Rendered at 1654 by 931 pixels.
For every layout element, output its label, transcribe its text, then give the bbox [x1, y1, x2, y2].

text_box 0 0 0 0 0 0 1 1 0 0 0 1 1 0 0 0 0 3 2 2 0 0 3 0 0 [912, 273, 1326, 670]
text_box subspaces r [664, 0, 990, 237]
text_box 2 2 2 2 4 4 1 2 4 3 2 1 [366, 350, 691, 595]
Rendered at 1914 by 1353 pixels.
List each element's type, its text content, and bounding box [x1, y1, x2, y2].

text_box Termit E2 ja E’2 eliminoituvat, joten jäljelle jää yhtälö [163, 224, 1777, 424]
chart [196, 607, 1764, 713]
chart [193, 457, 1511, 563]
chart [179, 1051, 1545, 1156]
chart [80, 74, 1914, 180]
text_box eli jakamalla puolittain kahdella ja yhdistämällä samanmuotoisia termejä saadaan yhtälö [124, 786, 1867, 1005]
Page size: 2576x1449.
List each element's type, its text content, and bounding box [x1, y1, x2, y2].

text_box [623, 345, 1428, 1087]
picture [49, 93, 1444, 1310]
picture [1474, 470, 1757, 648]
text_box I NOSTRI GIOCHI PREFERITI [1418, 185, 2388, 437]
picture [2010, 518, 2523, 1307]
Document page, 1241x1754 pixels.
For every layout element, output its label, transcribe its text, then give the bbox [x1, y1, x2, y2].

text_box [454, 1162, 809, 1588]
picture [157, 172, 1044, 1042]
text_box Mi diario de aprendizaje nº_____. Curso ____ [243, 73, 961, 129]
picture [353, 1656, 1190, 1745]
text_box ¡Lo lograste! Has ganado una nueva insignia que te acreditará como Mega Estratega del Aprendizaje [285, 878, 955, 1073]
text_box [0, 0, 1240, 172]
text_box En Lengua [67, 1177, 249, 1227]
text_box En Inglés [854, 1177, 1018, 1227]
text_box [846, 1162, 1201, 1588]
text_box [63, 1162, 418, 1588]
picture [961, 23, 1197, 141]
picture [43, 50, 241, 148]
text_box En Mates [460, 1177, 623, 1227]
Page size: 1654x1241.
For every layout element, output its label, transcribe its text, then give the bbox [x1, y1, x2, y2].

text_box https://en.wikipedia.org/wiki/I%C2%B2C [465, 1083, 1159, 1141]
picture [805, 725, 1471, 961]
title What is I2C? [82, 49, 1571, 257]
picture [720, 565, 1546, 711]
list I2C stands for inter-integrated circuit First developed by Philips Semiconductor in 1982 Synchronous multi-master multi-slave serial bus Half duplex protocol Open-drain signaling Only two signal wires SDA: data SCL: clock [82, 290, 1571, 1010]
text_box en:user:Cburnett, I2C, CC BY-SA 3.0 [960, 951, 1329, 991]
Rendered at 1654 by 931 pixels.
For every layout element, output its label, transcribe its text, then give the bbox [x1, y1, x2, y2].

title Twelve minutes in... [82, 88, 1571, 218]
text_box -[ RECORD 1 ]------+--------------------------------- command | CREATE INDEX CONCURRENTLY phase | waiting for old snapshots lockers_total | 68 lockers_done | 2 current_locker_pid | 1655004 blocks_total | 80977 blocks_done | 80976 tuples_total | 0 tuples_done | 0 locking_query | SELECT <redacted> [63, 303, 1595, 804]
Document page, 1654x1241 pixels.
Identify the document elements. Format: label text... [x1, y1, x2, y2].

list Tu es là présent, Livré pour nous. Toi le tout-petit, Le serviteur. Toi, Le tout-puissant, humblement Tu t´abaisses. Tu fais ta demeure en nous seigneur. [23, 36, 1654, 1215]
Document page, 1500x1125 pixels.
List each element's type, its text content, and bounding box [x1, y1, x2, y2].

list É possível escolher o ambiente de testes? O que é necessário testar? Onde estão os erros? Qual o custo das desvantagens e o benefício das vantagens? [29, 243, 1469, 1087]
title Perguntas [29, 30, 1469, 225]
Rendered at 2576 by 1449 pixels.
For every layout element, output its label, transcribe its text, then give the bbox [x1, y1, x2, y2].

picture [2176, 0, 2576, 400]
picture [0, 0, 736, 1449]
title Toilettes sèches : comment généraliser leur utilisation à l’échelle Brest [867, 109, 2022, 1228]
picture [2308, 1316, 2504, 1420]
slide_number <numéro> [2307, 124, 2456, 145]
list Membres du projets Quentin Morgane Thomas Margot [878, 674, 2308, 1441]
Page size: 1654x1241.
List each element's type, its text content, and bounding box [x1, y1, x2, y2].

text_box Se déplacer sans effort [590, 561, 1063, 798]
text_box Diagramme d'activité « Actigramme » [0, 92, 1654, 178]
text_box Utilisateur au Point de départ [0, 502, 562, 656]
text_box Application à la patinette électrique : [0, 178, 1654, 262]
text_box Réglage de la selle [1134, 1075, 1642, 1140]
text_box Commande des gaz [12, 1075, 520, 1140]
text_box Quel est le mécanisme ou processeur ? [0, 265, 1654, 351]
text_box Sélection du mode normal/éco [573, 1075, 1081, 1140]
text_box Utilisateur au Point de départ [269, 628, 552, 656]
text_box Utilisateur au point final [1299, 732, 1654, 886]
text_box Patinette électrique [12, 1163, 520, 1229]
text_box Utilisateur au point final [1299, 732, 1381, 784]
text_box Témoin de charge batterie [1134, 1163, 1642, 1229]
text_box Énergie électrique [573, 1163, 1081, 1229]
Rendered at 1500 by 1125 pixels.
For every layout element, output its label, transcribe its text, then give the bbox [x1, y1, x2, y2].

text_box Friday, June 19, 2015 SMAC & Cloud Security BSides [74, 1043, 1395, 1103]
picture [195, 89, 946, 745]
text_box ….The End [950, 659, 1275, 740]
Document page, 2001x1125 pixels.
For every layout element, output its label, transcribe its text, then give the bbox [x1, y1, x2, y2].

- _Challenge_: Can you write out the items from the line with "Document page, 1654x1241 pixels." up to and including the line with "title Perguntas [29, 30, 1469, 225]" again, substituting "bounding rectangle" for "bounding box" and leaving everything else the same?

- _Written reply_:
Document page, 1654x1241 pixels.
Identify the document elements. Format: label text... [x1, y1, x2, y2].

list Tu es là présent, Livré pour nous. Toi le tout-petit, Le serviteur. Toi, Le tout-puissant, humblement Tu t´abaisses. Tu fais ta demeure en nous seigneur. [23, 36, 1654, 1215]
Document page, 1500x1125 pixels.
List each element's type, its text content, and bounding rectangle [x1, y1, x2, y2].

list É possível escolher o ambiente de testes? O que é necessário testar? Onde estão os erros? Qual o custo das desvantagens e o benefício das vantagens? [29, 243, 1469, 1087]
title Perguntas [29, 30, 1469, 225]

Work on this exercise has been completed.